Jack Fiske, a Hall of Fame boxing writer, was born Jacob Quincy Finkelstein in New York City on July 15, 1917. He served as a medic in the Army Air Corps in Australia and New Guinea during World War II. After leaving the service, Fiske attended the University of Alabama, where he studied journalism and managed the school boxing team. One member of the boxing team was George Wallace, the future four-term governor of Alabama and four-time presidential candidate. The left-wing writer and the segregationist politician couldn't have been more diametrically opposed politically, but Fiske would later praise the ring capabilities of Wallace, who won the Alabama Golden Gloves bantamweight championship in 1936 and 1937.

Fiske worked for the Birmingham Post (AL), Newport News Daily Press (VA), Trenton Trentonian (NJ), Alameda Times-Star (CA) and Richmond Independent (CA) before joining the San Francisco Chronicle in 1950.

He would jot notes at boxing matches on a single sheet of paper, then dictate his reports to the newspaper from a pay phone. Many considered Fiske to be the premier boxing beat writer in the United States.

"The Punching Bag," Fiske's twice-weekly (Tuesday and Saturday) column for the Chronicle, was one of the most circularized boxing columns in the world and was regarded as the most consistent daily source of boxing news in the United States.

Fiske also reported on hockey for the Chronicle. He started covering the San Francisco Seals (later the California Seals) of the Western Hockey League in 1961 and continued to cover the team when it became part of the National Hockey League in 1967. The team changed its name to the Oakland Seals and then the California Golden Seals before moving to Cleveland, Ohio, in 1976.

The toothpick-chewing Fiske, who possessed a huge collection of boxing memorabilia, was known for his encyclopedic knowledge of boxing and keen eye for detail.

Hall of Fame referee Arthur Mercante Jr. said, "Jack Fiske was a brilliant writer. He said what he wanted to say in no uncertain terms."

"Jack was a real throwback," said promoter Bob Arum. "He was exceptionally knowledgeable about the sport of boxing. Even while he was interviewing you, you would learn more from him than he would from you."

"He was a great talent, a great man," said trainer Angelo Dundee. "We spoke every week. I respected the hell out of him. He was such a great brain on boxing. We needed guys like him in boxing. He was at all the big fights. We didn't always agree, but he was a hell of an analyst."

Trainer and manager Emanuel Steward said, "He was known as a straight-up guy. If he had to hurt somebody's feelings, he didn't mind doing that. He told it like it was. That's why he was so well-respected. He was the voice of boxing on the West Coast, and he was also the historian of boxing."

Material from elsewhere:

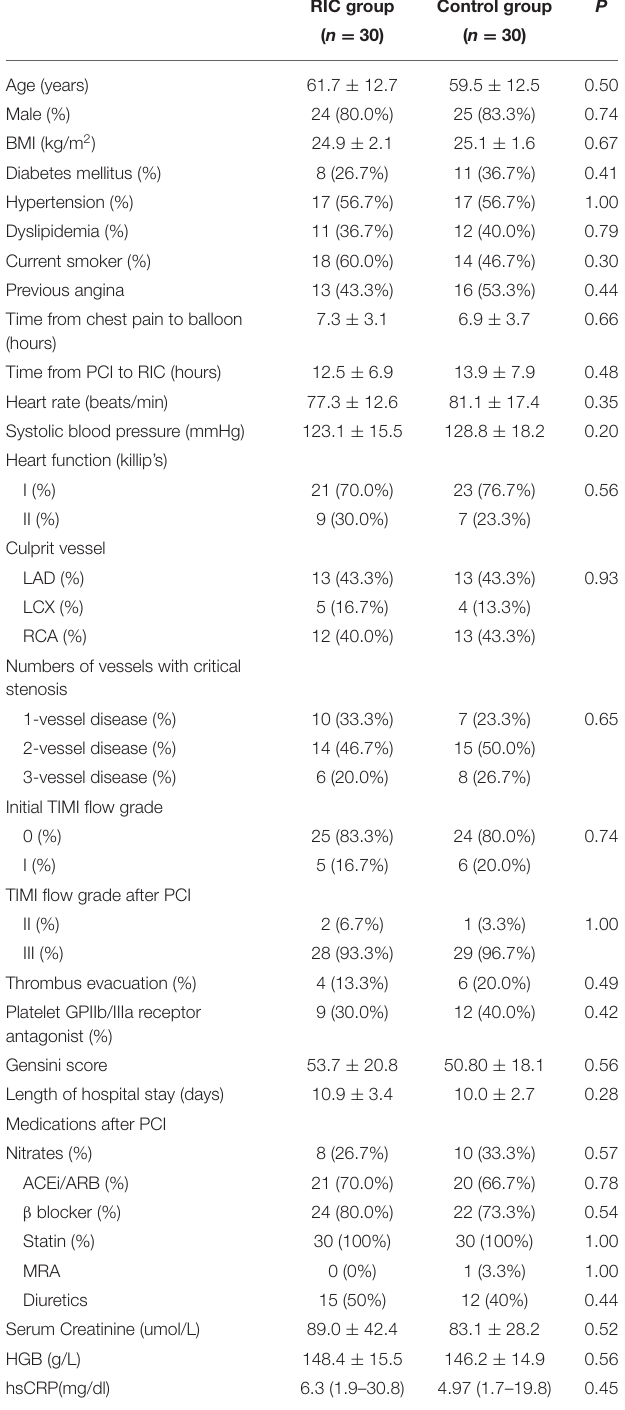
Data are expressed as a mean ± SD, median (25th, 75th percentiles), or number (percentage). ACEi, ACE inhibitor; ARB, angiotensin receptor blocker; BMI, body mass index; GP, Glycoprotein; hsCRP, high-sensitivity C-reaction protein; HGB, hemoglobin; LAD, left anterior descending artery; LCX, left circumflex artery; MRA, mineralocorticoid receptorantagonist;PCI,percutaneouscoronaryintervention;RCA,rightcoronaryartery; RIC, remote ischemic conditioning; TIMI, thrombolysis in myocardial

"What was unique about Jack Fiske was his honesty," said boxing publicist Bill Caplan. "His early career was at a time when writers would take money from promoters. The word was out in the early '60s: If you offered him money, you were dead with him."

"He was the most honorable sportswriter who ever lived," said promoter Al Bachman. "He wouldn't take a dime from anybody."

The Boxing Writers Association of America awarded Fiske with the James J. Walker Memorial Award for "long and meritorious service in boxing" in 1987.

Fiske retired from the Chronicle in 1993. He began his farewell column in typical Fiske fashion: "Before I go, listen up." He railed against the warring boxing federations, weak-kneed state boxing commissions, incompetent referees, TV officials who gave promoters too much attention and sports editors who gave boxing too little.

Fiske continued to write columns for Professional Boxing Update, Virgil Thrasher's trade paper, until the late 1990s. (He also covered hockey for many years.) He possessed a huge collection of boxing memorabilia.

In 2003, Fiske was inducted into the International Boxing Hall of Fame (Observer Category) and the World Boxing Hall of Fame (Expanded Category).

Fiske was the last of a long line of great boxing writers in San Francisco, which included Bill Naughton and Harry B. Smith of the Chronicle, Marlan Salazar of the Bulletin and Eddie Muller of the Examiner.

Fiske died on January 24, 2006, after a long battle with Parkinson's disease. He was 88.

He was survived by his son, David Finkelstein of San Francisco, and his daughter, Linda Guerrero of San Jose.